An overview of the corrective action taken in response to the Court’s comments from previous years is provided in the Annex.

This Report was adopted by Chamber IV, headed by Mr Baudilio TOMÉ MUGURUZA, Member of the Court of Auditors, in Luxembourg at its meeting of 12 September 2017.

For the Court of Auditors

Klaus-Heiner LEHNE

President


(1)  OJ L 331, 15.12.2010, p. 48.

(2)  More information on the Authority’s competences and activities is available on its website: www.eiopa.europa.eu

(3)  Staff includes officials, temporary and contract staff and seconded national experts.

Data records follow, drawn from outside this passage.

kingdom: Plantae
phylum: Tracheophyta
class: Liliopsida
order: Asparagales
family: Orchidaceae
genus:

Source: data provided by the Authority.

(4)  The financial statements comprise the balance sheet, the statement of financial performance, the cash flow statement, the statement of changes in net assets and a summary of significant accounting policies and other explanatory notes.

(5)  The reports on implementation of the budget comprise the reports which aggregate all budgetary operations and the explanatory notes.

(6)  Regulation (EU, Euratom) No 966/2012 of the European Parliament and of the Council (OJ L 298, 26.10.2012, p. 1).


ANNEX

Follow-up of previous years’ comments

Year

Court's comments

Status of corrective action

(Completed/Ongoing/Outstanding/N/A)

2014

The overall level of committed appropriations was high at 95 %. The level of committed appropriations carried over also remained high at 5,6  million euro, i.e. 26 % (2013: 5,2  million euro, i.e. 28 %), particularly for the operational budget (Title III) at 4,7  million euro, i.e. 66 % (2013: 3,7  million euro or 85 %). Carry-overs are mainly related to specific contracts with a cumulative value of 2,4  million euro signed late in the year, particularly for the ongoing development and maintenance of a database (1,8  million euro) and other IT services to be provided in 2015. Part of the committed appropriations carried over are related to budget transfers made in November and December 2014, when the Authority increased the operational budget (Title III) by 1,1  million euro (19 %) (1) through transfers from the staff budget (Title I) of 858 828 euro (2) and from administrative expenditure (Title II) of 266 360 euro (3). The transfers were intended to compensate for shortfalls in the Authority’s 2015 budget following substantial budget cuts decided by the discharge authorities. These shortfalls would not have allowed the Authority to continue implementing its multiannual IT strategy, which was one of its core operational activities.

N/A

2014

Although budget transfers, carry-overs and related commitments are in line with the specific provisions of the EU Financial Regulation and were executed following Management Board decisions, the extent to which 2015 activities will be covered by 2014 appropriations is at odds with the budgetary principle of annuality. There is a need to better align the funds made available in the agency’s annual budgets with the financial needs for the implementation of its multiannual IT strategy.

Completed


(1)  2015: 0,6 million euro (16 %).

(2)  2015: 317 737 euro.

(3)  2015: 322 737 euro.


THE AUTHORITY’S REPLY

The Authority has taken note of the Court’s report.